Garden Sculpture: The Garden of Euphues

In the place of Thetis, Apollo, Latona, or the Rape of the Sabines, the Dutchman preferred genre sculpture; he was, after all, a realist at heart and not a romantic, he did not picture himself as a Greek philosopher in the groves of Academus, but as a Dutch mynheer smoking his pipe in his own garden; when he deviated from reality he preferred to do so in the direction of the earthily grotesque. In the fifteenth century the Low Countries had satisfied many of the conditions that might have made them leaders of the new break in civilization, but what they lacked besides the Italian character was the constant presence of a revivifying past, a memorial finger pointing to the achievements of pre-Christianity.
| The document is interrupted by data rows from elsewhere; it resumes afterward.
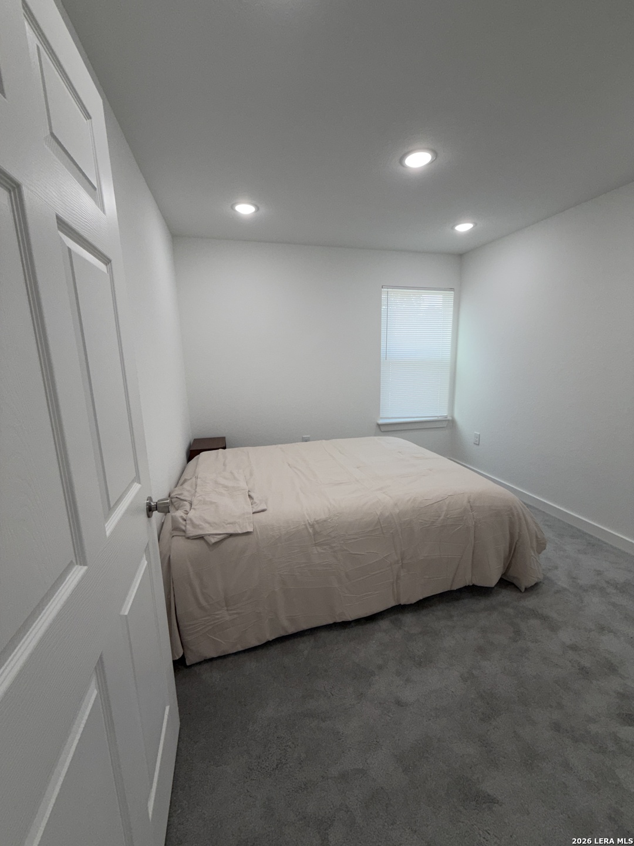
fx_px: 342
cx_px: 317
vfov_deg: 102.1
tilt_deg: -12.0
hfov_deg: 85.7
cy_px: 423
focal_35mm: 14
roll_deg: +1.2
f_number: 2.2
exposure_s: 1/120
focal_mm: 2.22
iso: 80
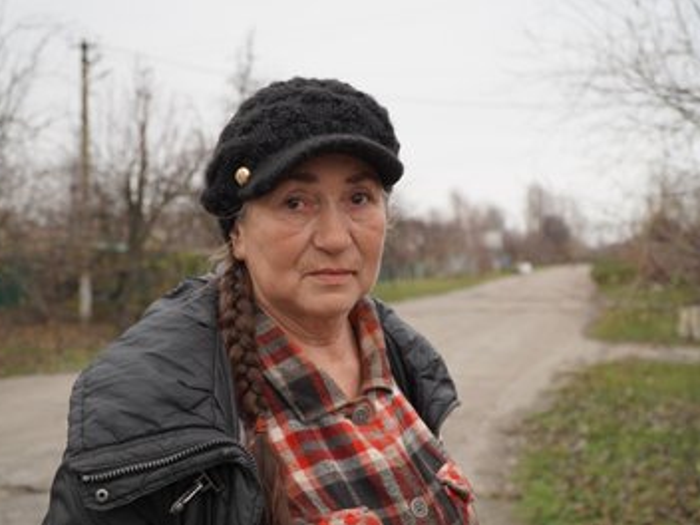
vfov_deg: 30.5
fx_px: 961
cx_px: 336
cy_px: 263
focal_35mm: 48
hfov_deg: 40.0
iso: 200
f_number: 4
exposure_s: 1/160
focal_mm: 29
There were no ruins to guide them, no statues to dig up. The great commercial wealth of Ghent, Bruges, and Antwerp brought an exuberance of the older forms of art, the dying display of medieval Christian civilization; but it was the overripe fruit of an old tree, not the opening flower of a new; Ghent was not Florence, nor Antwerp Venice. Had there been no interruption caused by the warm influences flowing up from the Mediterranean the north would certainly have developed different forms of life and thought, different forms of art; there would have been a completed northern flowering of the spirit not consciously based upon the old forgotten cultures. But southern influences were strong, and though native genius mingled with it to produce local hybrid forms, it was still essentially the ancient classical world that in the sixteenth century linked all Europe as medieval Christianity had formerly linked it. We cannot treat the Low Countries as one land, subject throughout to the same influences. The countries we now know as Belgium and Holland have racial, religious and topographical differences which give them different cultures. Close in religion and race and physical fact to the French and for periods actually under French control, Brabant and Flanders created gardens which can be considered a variant of the French, because at the critical period French influence was paramount' The Netherlandish provinces of Holland and Zeeland are different.